I have an IPV V2 so have 50 watts at my disposal but I find it doesn't always cut it on some of my builds especially my big airflow dripper. That's where I turn to a mech and low ohms but I want the Goblin paired with a regulated box.


----------



## zadiac (17/2/15)

100W on my Sigelei 100W, but it's not a very enjoyable vape. Max 60w for me.


----------



## stevie g (17/2/15)

Great so it can take lots of power!. When it was on 100w on the Sigelei was it the vapor that was too hot or did it dry burn?. Is there sufficient airflow to vape around 65W because I know that high watts like to have alot of airflow to keep the coils in check. @zadiac


----------



## shaunnadan (17/2/15)

the golbin is a beast !

max vg juice with full airflow open on a sub ohm coil at 50W and its clouds for days... bit of a warm vape but not unpleasant.

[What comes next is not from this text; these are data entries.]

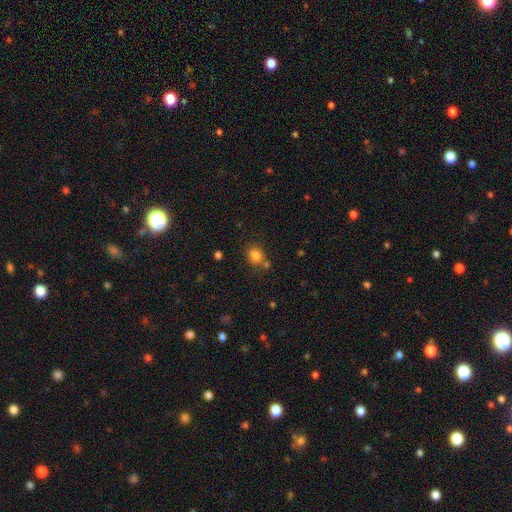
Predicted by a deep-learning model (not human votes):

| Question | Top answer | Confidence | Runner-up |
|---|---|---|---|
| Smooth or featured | smooth | 82% | star or artifact (12%) |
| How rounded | round | 60% | in between (39%) |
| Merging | none | 67% | merger (15%) |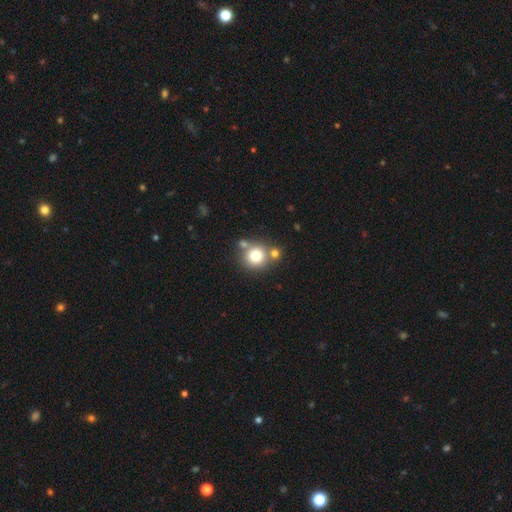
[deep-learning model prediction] smooth 76%, featured or disk 12%, star or artifact 12%. Down the decision tree: how rounded — round (89%); merging — none (62%).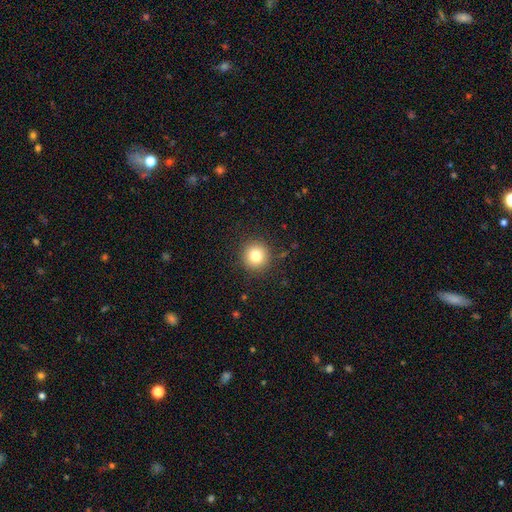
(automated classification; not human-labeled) Q: Smooth or featured?
A: smooth (80%); runner-up: star or artifact (11%)
Q: How rounded?
A: round (94%); runner-up: in between (5%)
Q: Merging?
A: none (90%); runner-up: minor disturbance (6%)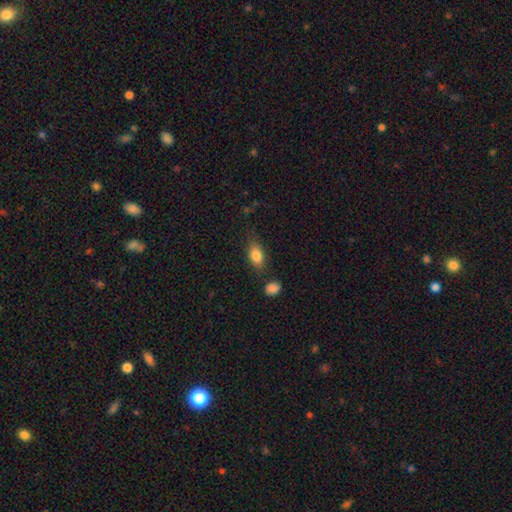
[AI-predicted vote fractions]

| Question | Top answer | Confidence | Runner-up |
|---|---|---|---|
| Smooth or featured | smooth | 81% | featured or disk (10%) |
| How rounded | in between | 82% | round (11%) |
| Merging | none | 70% | minor disturbance (19%) |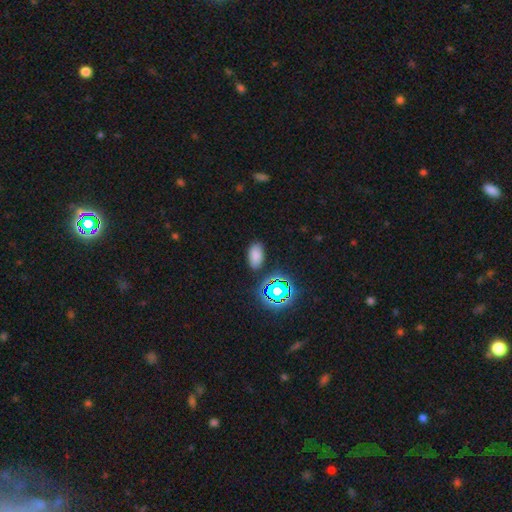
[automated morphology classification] Smooth or featured? Predicted: smooth (p=0.73). How rounded? Predicted: in between (p=0.92). Merging? Predicted: none (p=0.84).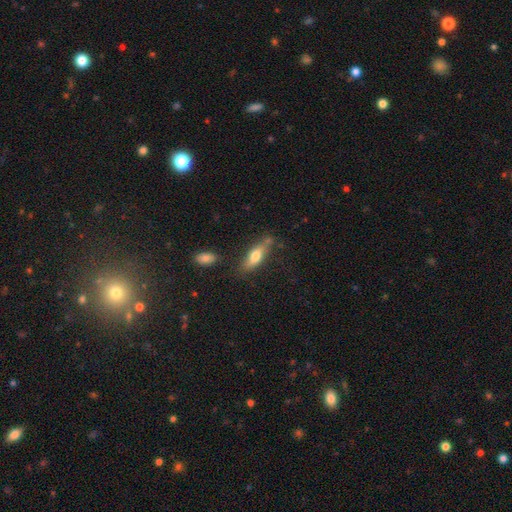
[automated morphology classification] smooth 64%, featured or disk 29%, star or artifact 7%. Down the decision tree: how rounded — in between (54%); merging — none (68%).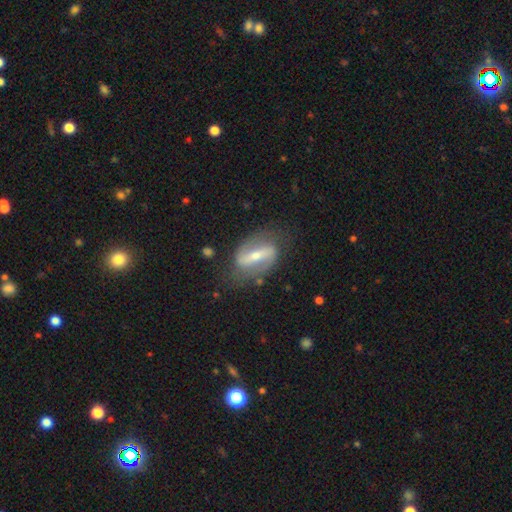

my daily vape is 0.3ohms - 0.4ohms around 30-35w.


----------



## ComplexChaos (17/2/15)

My adv is 26g, 2.5mm, 0.5 ohm vaping at 30w-35w on my sxmini.

Reactions: Agree 1


----------



## shaunnadan (17/2/15)

the 2.5mm id is a bit tight in that goblin chimney. but works like a dream !

Reactions: Agree 1


----------



## WHITELABEL (17/2/15)

0.4 is my sweet spot on the nemesis. Haven't had any wicking problems.


----------



## Dr Phil (17/2/15)

0.50ohms 50 to 55w


----------



## stevie g (17/2/15)

Ok so it seems I will be fine getting something in the 50-70w range.


----------



## stevie g (17/2/15)

I'm thinking of purely when I want to show off at braai's etc by CHUCKING!!! clouds around when you need to unleash your "only professional professional vaper" (said in chingrish). "You no professional this product not for you!".


----------



## zadiac (17/2/15)

Sprint said:


> Great so it can take lots of power!. When it was on 100w on the Sigelei was it the vapor that was too hot or did it dry burn?. Is there sufficient airflow to vape around 65W because I know that high watts like to have alot of airflow to keep the coils in check. @zadiac



The vape was too hot. I like a warm vape, but not hot. Also, at 100W you can only take two or three toots from 15 drops and it's dry. It goes through batteries and juice in no time. Not worth it. A 50w or 60w device should suffice for anyone. I can't really believe that anyone would want such a hot vape @ 100w as an ADV. Just my 2c.

Reactions: Like 2 | Can relate 1


----------



## stevie g (17/2/15)

So I'll keep the Big Dripper with drilled out airflow for my 100w+ builds. Thanks for the input seems the IPV mini 2 will be a perfect match.


----------



## stevie g (17/2/15)

So I'll keep the Big Dripper with drilled out airflow for my 100w+ builds. Thanks for the input seems the IPV mini 2 will be a perfect match.


----------